Still looking for 1:22 'Annie' comparison photos. I plan to stay in 1:22, but this loco may still work for me and my rolling stock.


----------



## StanleyAmes (Jan 3, 2008)

Posted By Ted Yarbrough on 26 Dec 2012 12:36 PM 
Still looking for 1:22 'Annie' comparison photos. I plan to stay in 1:22, but this loco may still work for me and my rolling stock. 
Below are three photos. The C-19 is a smaller loco in 1:20 and a larger loco in 1:22. The Bachmann C-19 was designed for 5 foot diameter track (R2) so that it could work well for 1:22.5 modelers.

Hope this helps

Stan


----------



## Ted Yarbrough (Jan 2, 2008)

Thanks Stan & Doc. Exactly what I was looking for. I'm prettys sure this 1:20 loco can become part of my 1:22 line!


----------



## Ted Yarbrough (Jan 2, 2008)

OK, here I go again. Any photos you guys could post of the C-19 with Bachmann 1:22 Big Hauler passenger cars or/and freight cars?


----------



## docwatsonva (Jan 2, 2008)

Ted,

Sorry for the confusion before. I could have done a comparison with the Annie too but didn't read your request carefully enough I guess.

So, here's a comparison of the C-19 with some cars. The only Bachmann Big Hauler rolling stock I have are tank cars.

First I'll give you a comparison with a USA reefer.










Doesn't look too bad


Next is a comparison with the tank car.










And for perspective, here's a comparison of the Bachmann with an Accucraft tank (Bachmann on left).












Hope this helps.

BTW, it took me about 10 minutes total to take the pictures, move them to my computer, upload them to my MLS web space, and insert them into this post. I don't know why so many complain about posting pictures to this site. It couldn't be any easier.

Doc


----------



## Ted Yarbrough (Jan 2, 2008)

Doc, 
Thanks so much. This again confirms that there may be a C-19 in my near future. Thanks!


----------



## San Juan (Jan 3, 2008)

Yes. Very intriguing. Thanks for the comparison photos. Extremely useful.

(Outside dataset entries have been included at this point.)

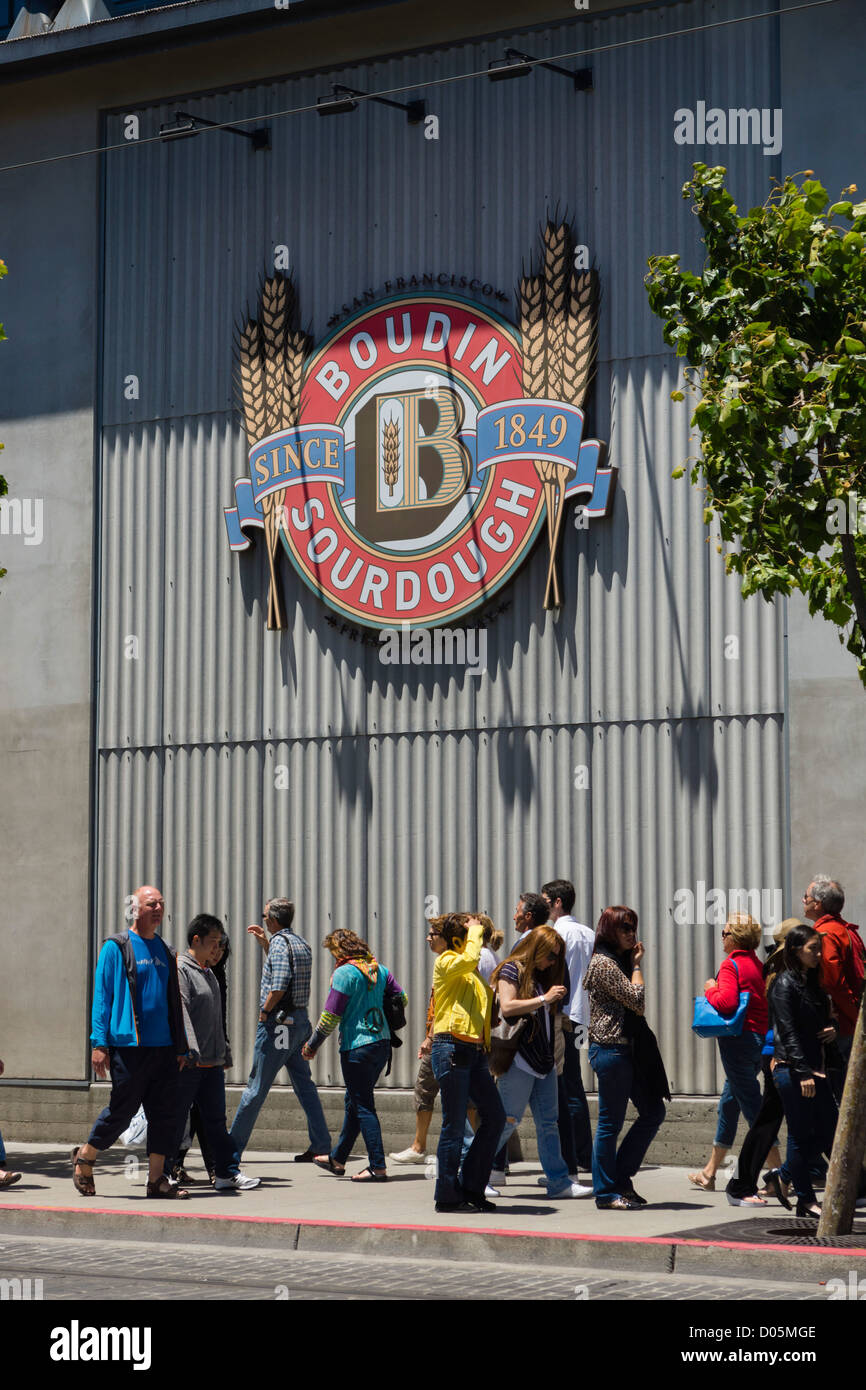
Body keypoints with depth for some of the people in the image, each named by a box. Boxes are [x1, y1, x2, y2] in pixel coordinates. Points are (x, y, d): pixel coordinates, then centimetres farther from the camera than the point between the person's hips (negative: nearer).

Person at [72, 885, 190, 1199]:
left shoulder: (166, 952, 16)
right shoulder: (116, 947, -1)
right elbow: (102, 996, -4)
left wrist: (180, 1046, 16)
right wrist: (99, 1044, -10)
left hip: (164, 1047, 6)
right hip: (129, 1046, -6)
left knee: (164, 1113, 2)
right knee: (121, 1110, -2)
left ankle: (156, 1179, 8)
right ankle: (84, 1158, 19)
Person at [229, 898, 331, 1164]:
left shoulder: (280, 942, -13)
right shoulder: (301, 943, 14)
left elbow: (279, 985, -24)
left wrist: (265, 1011, -13)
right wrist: (264, 944, 26)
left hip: (278, 1022, -9)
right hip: (300, 1019, 9)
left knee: (257, 1087, -2)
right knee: (304, 1084, 8)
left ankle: (234, 1146, 5)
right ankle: (320, 1145, 3)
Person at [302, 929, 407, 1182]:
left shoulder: (344, 973, -12)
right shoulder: (379, 969, 8)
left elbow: (330, 1017, -12)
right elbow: (402, 998, 13)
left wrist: (312, 1046, -1)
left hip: (357, 1046, -8)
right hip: (382, 1043, 8)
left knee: (363, 1106, -2)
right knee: (354, 1102, 18)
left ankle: (378, 1167, -4)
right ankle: (337, 1159, 29)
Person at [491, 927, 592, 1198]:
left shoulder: (541, 976, 19)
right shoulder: (512, 970, -5)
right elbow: (506, 1007, -19)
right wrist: (544, 999, -19)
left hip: (543, 1059, 8)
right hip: (520, 1059, -8)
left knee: (548, 1122, 5)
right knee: (508, 1120, -6)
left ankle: (559, 1181, 5)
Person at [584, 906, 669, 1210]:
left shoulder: (619, 961, 17)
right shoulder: (604, 963, -13)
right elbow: (637, 1000, -15)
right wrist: (636, 964, -6)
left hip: (629, 1048, 10)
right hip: (611, 1048, -10)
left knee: (653, 1112, 10)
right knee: (611, 1123, -3)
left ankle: (621, 1177, 18)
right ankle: (607, 1193, 5)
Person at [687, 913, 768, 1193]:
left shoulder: (731, 964, -12)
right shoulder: (758, 965, 11)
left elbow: (727, 1002, -25)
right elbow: (765, 1000, 12)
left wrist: (711, 990, -6)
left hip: (737, 1040, -9)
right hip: (759, 1038, 9)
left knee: (753, 1107, -7)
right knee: (728, 1104, 18)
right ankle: (709, 1173, 29)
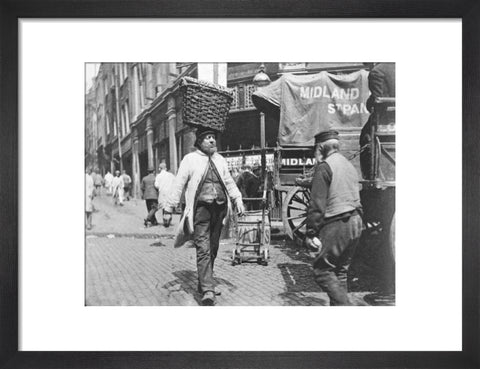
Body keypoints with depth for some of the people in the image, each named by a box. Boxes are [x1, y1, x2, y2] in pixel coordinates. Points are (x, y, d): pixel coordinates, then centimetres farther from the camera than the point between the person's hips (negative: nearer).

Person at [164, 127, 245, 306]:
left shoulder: (220, 160, 15)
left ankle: (204, 283, 28)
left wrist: (238, 199, 10)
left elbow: (229, 182, 22)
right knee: (203, 249, -11)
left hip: (219, 208, 5)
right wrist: (169, 207, -2)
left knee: (212, 249, 12)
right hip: (200, 209, -5)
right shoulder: (190, 159, 1)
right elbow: (179, 184, 1)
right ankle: (208, 291, -12)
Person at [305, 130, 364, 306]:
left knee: (322, 270, 0)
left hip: (336, 225, -8)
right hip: (356, 222, 9)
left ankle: (344, 305, -9)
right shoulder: (349, 165, 15)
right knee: (340, 270, 16)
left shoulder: (324, 167, -11)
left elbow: (317, 204, -15)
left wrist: (311, 233, -13)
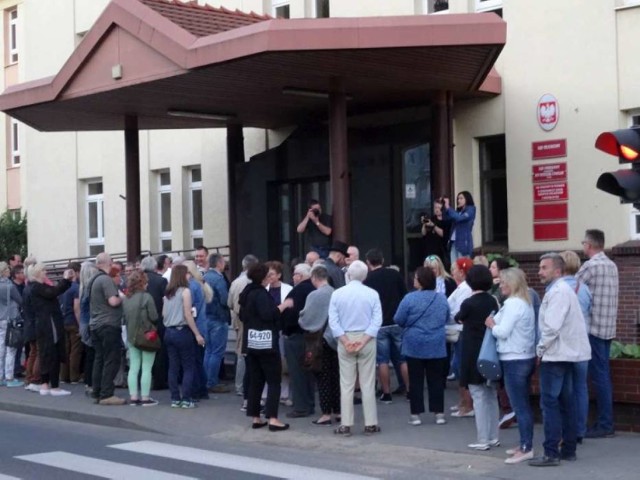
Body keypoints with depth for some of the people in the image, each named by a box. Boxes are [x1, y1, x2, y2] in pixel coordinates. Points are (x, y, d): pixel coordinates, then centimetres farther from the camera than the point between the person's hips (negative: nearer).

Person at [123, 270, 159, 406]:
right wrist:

I too have a 1:22.5 layout and was wondering about the new C-19. 

Of course I wish there was an easy way I could have my two LGB moguls converted to 2-8-0s and make one into a C-19 (#345) and the other into a C-18 (#315). But I might look into getting a Bachmann C-19.


----------



## StanleyAmes (Jan 3, 2008)

The Bachmann C-19 was designed to easily go around a R2 (5') diameter track. It will not go around a R1 section of track.

Because it is a smaller locomotive in 1:20 it looks good as a larger loco in 1:22.5

Hope that helps.

Stan


----------



## Ted Yarbrough (Jan 2, 2008)

Friends, 
Any other folks out there have any photos to post showing the new Bachmann C-19 with LGB or Bachmann 1:22 scale rolling stock? Passenger cars? Any comments regarding the locomotive. Pretty sure I'm getting one.


----------



## jake3404 (Dec 3, 2010)

I'll try to post mine next to a combine and a few others tonight. 


I recommend it. It seems to be a great locomotive. The detailing is very nice and it runs very smooth.


----------



## Ted Yarbrough (Jan 2, 2008)

Any more photos? Jake, anyone?


----------